Рассказала про свою находку, оставленную подле мертвого трупа, и про задание, данное капитан-исправнику.
– Однако ж большой надежды на Кляксина у меня нет. А и не станут с ним мужики-бабы откровенничать, он для них чужой и страшный. Потому наведайся-ка ты, Платон Иванович, к соседским старостам, ты их всех знаешь. Пусть порасспрашивают своих, не видал кто вчера чужого человека в городской иль господской одежде.
Напоследок Катина пообещала еще раз – не столько слушателям, сколько самой себе:
– Есть-спать не буду, а Палашиного убийцу найду.
Спустившись с крыльца, Полина Афанасьевна пошла не к коновязи, где переступал копытами заскучавший каурый, а повернула за угол – еще раз, снаружи, посмотреть на странно качнувшееся окно.
И, конечно, сидела там на скамейке некая востроносая особа. Уже не пряталась.
– За мной увязалась, – укоризненно сказала Катина. – Подслушивала. Как от лошади-то не отстала? Вприпрыжку что ли неслась? Хороша барышня. То-то деревенских потешила.
Востроносую особу звали Александрой, Сашенькой. Полине Афанасьевне она приходилась внучкой.
Некоторое время назад случился один разговор меж помещицей и попадьей, памятный. Виринея была единственный на свете человек, с кем Катина иногда откровенничала.
С чего началось, уж не упомнить, но повернуло на жизнь и любовь. Полина Афанасьевна сказала, что это одно. Если кого любишь, то живешь.
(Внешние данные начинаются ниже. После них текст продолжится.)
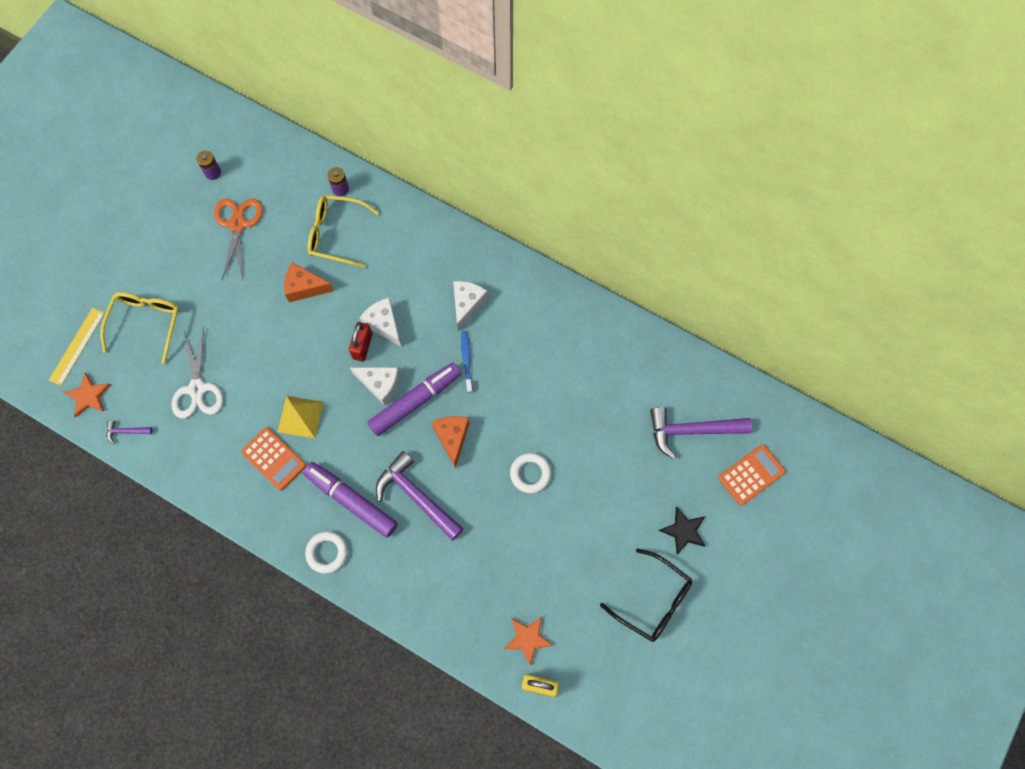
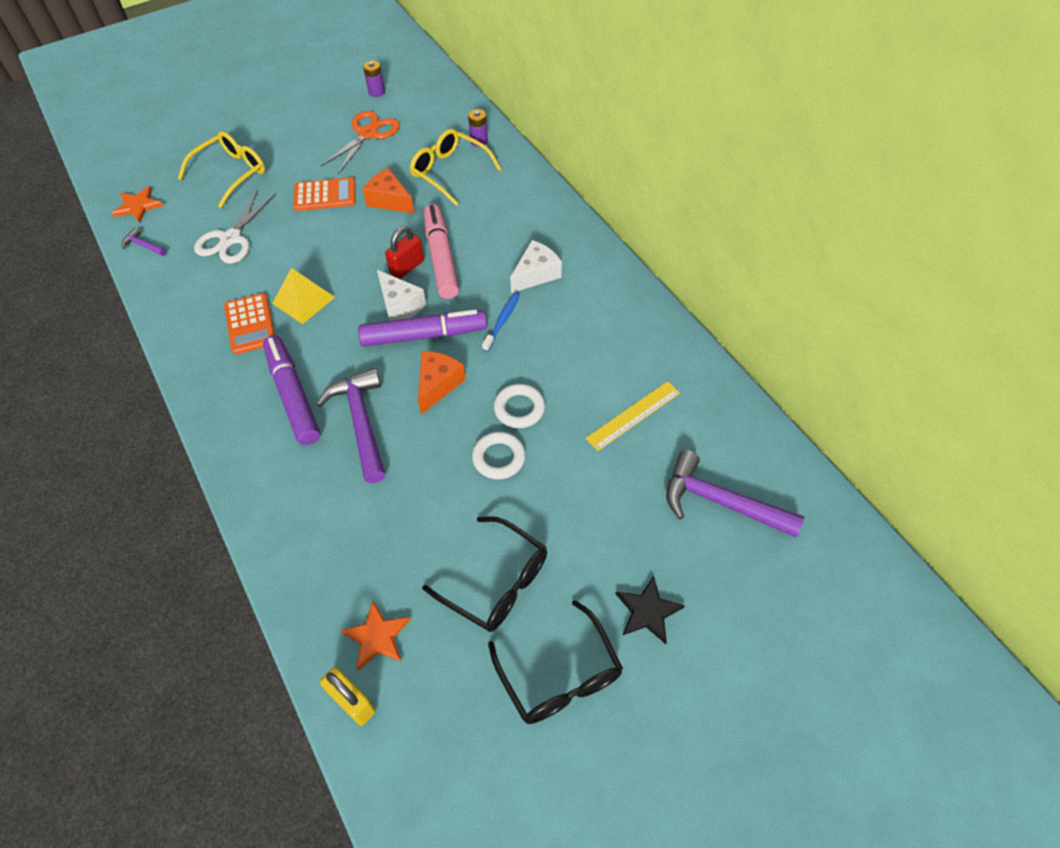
camera: 30 degrees right, 15 degrees down
(77, 346) = (162, 167): yellow ruler -> yellow ruler (633, 415)
(327, 552) = (231, 432): white ring -> white ring (519, 409)
(384, 324) = (441, 258): white cheese -> pink marker
(581, 563) = (496, 582): none -> black glasses
(751, 474) = (774, 588): orange calculator -> orange calculator (325, 195)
Не любишь – душа будто мертвая. Когда погиб муж, казалось, что жизнь кончена, в двадцать четыре года. Но у души открылась вторая половина – сын, и всё началось сызнова, хоть по-другому. В пятьдесят лет лишилась и сына. Думала, ныне точно всему конец, усохла и вторая половина души. Но произошло то, чего в природе не бывает: с внучкой Сашей в душе обнаружилась третья половина.
Попадья таким словам не удивилась, а сказала как о само собой разумеющемся:
– Будет жизнь, сыщется и любовь. Если, конечно, ты человек, а не солома.
– Ты своего Мирокля тоже так любишь? – удивилась Катина.
– А как такого не любить? – еще больше поразилась попадья.
В душу к Полине Афанасьевне внучка проникла не сразу. Пока жил сын, Катина ею почти что и не интересовалась. Но отправляясь на свою клятую войну, Ростислав сказал: «Ежели я не вернусь, очень прошу вас, маменька, заберите дочь к себе. Пускай она вырастет с вами». Знал тогда уже цену своей жене-пустельге.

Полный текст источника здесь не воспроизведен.